PROMPT A:
Copy the forum thread on buying a used GTO word for word, from "## akpopeye (Dec" to "and good luck.", inclusive.
PROMPT B:
Carry on the forum thread on buying a used GTO from the point where it ends.
## Begin READING PASSAGE
# How picky were you when buying your gto



## akpopeye (Dec 14, 2008)

Longtime lurker and just signed up. Wanted to say and thanks for having me on the forum.

Looking to buy a gto in the midwest, but can't seem to find one with under 30k in QSM or SRM, M6, Black int. Seen many with deep scratches and lots of knicks, ect..... My question is, how picky were the rest of you guys when buying a preowned gto as far as scratches, wear and tear, miles, or they are just asking way too much for the car. Maybe I am looking for too clean of a goat. Thanks!


----------



## alsgto04 (Nov 21, 2007)

Mine came out very good it was pre-owned with just 1980 miles on it. So really it was pretty new. No scratches or wear and tear. There is still alot of clean goats out there. Look around and good luck.


----------



## mike05 (Dec 15, 2008)

i am picking one up tomorrow, and its in ok shape, no dents to speak of, but some scratches here and there, a good bump in the front bumper, and a nasty scratch on one of the headlights. the previous owner also did a very bad paint job on the wheels. at first i was really bummed, but i have some pretty major plans for it. i have some 18 inch boyds that should fit it, and its probably going flat black shortly after i get it, so all the scratches will be taken care of.. i hate to say it but once i heard it start up, i havent gotten sleep in 2 days, i am pretty excited about it


----------



## alsgto04 (Nov 21, 2007)
## End READING PASSAGE
## Begin PROVIDED INFORMATION
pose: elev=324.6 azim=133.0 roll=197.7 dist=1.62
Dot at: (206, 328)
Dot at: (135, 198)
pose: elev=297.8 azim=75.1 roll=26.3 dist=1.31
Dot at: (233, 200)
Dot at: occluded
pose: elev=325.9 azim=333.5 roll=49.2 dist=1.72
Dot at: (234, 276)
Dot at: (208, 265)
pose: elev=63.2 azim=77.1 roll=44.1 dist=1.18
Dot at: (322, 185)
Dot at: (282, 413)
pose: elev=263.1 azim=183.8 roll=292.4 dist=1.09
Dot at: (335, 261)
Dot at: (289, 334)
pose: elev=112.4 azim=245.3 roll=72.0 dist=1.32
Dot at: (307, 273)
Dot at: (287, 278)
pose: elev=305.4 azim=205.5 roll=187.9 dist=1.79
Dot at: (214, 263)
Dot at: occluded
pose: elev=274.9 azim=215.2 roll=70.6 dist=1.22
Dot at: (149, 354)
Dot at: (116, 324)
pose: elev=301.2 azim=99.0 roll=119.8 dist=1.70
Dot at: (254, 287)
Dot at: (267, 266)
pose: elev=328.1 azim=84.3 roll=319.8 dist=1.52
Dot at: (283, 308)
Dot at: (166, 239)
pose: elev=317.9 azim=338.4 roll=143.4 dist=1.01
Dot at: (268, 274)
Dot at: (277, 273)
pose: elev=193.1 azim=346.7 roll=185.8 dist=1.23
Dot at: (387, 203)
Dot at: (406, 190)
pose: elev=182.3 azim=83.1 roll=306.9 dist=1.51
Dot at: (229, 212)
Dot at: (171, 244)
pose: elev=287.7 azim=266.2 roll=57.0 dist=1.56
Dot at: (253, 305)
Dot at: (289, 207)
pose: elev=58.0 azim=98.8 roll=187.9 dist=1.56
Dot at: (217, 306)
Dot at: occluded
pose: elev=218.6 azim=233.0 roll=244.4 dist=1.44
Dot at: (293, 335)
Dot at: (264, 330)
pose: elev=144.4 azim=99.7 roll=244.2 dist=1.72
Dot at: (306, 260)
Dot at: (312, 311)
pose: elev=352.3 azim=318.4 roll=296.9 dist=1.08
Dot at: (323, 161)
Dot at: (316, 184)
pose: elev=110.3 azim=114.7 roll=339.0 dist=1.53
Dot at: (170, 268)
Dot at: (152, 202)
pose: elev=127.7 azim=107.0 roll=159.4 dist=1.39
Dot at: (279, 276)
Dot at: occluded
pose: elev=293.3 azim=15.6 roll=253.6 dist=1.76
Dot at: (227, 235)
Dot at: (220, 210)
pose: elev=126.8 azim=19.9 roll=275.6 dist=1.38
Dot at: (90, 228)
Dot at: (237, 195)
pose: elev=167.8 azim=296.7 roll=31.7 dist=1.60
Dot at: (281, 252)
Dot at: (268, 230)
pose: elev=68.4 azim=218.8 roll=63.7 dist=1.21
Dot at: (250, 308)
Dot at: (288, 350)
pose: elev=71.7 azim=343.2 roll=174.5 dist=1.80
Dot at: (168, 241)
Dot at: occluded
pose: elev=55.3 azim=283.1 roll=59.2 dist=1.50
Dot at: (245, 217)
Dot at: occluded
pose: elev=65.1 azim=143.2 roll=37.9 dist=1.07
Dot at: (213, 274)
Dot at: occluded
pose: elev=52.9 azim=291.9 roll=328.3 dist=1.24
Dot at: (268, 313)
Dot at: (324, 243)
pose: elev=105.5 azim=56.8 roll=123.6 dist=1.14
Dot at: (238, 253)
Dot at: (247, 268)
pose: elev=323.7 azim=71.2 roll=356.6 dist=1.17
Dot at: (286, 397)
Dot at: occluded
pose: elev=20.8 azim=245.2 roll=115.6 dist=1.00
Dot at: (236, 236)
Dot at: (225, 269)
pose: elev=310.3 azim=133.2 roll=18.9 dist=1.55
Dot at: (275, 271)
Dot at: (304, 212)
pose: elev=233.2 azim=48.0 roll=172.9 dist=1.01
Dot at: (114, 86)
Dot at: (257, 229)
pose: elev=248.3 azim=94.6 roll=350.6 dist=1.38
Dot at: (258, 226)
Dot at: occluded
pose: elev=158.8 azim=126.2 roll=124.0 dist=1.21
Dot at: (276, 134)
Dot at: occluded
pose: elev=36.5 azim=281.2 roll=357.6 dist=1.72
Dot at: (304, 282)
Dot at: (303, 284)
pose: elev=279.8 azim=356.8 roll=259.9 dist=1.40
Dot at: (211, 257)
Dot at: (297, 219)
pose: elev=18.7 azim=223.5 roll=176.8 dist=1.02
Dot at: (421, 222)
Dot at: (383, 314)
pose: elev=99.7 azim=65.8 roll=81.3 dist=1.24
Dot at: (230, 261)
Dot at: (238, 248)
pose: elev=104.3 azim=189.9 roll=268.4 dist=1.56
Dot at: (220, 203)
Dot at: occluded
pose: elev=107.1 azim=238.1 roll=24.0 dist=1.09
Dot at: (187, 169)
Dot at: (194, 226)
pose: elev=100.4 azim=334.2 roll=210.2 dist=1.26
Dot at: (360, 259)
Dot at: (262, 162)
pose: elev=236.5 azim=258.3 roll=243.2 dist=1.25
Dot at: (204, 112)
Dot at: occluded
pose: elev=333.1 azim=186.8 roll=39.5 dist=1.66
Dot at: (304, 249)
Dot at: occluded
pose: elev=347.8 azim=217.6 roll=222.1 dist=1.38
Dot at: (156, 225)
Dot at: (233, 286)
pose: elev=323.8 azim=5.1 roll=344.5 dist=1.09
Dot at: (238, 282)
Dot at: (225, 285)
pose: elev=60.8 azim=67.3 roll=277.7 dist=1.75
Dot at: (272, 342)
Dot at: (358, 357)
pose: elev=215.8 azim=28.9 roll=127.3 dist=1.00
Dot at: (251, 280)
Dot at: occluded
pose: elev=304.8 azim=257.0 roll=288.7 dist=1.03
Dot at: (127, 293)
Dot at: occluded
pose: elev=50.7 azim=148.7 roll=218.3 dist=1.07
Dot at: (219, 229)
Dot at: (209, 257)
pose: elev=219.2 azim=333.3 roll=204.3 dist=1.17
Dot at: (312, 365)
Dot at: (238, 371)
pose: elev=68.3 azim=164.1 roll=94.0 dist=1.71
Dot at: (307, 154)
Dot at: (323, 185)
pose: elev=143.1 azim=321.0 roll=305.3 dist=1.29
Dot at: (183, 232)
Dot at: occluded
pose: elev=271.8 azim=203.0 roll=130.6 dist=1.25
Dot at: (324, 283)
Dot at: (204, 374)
## End PROVIDED INFORMATION
RESPONSE A:
## akpopeye (Dec 14, 2008)

Longtime lurker and just signed up. Wanted to say and thanks for having me on the forum.

Looking to buy a gto in the midwest, but can't seem to find one with under 30k in QSM or SRM, M6, Black int. Seen many with deep scratches and lots of knicks, ect..... My question is, how picky were the rest of you guys when buying a preowned gto as far as scratches, wear and tear, miles, or they are just asking way too much for the car. Maybe I am looking for too clean of a goat. Thanks!


----------



## alsgto04 (Nov 21, 2007)

Mine came out very good it was pre-owned with just 1980 miles on it. So really it was pretty new. No scratches or wear and tear. There is still alot of clean goats out there. Look around and good luck.

RESPONSE B:
mike05 said:


> i am picking one up tomorrow, and its in ok shape, no dents to speak of, but some scratches here and there, a good bump in the front bumper, and a nasty scratch on one of the headlights. the previous owner also did a very bad paint job on the wheels. at first i was really bummed, but i have some pretty major plans for it. i have some 18 inch boyds that should fit it, and its probably going flat black shortly after i get it, so all the scratches will be taken care of.. i hate to say it but once i heard it start up, i havent gotten sleep in 2 days, i am pretty excited about it


Welcome aboard i remember when i was like that, when i was about to pick her up, and guess what tonight it is even going to take longer. :lol:


----------



## Rukee (Feb 8, 2007)

I searched for more then 2 years before I found the one I wanted.


----------



## WanaGTO (Sep 7, 2008)

I mean I wasnt that picky I guess...I got my Goat with 49K miles on it. No scratches or dents but some curb rash on the left front rim. I didnt care in the slightest about it though. I was worried about the miles but the car has proven to withstand mileage very well. I have no complaints with mine. All I knew was that I wanted an LS2, preferrably an 06, with an M6...I got my dream car!


----------



## bwiest (Nov 30, 2008)

For mine, I did the research and decided I really liked the SAP kit on the car and wanted either black, torrid red, or blue. I found the car on autotrader first doing a very broad search with no more than 30k miles and made sure to have a manual. It took some time, but then i found the car I bough down in Massillion, OH. I talked with the guy for a few months before I could come home and then it worked out. 

I would say take your time. I found the guy I was buying it from babied the car, no rain, new mobil 1 every 2,000 miles, the works. I am very satisfied with the car.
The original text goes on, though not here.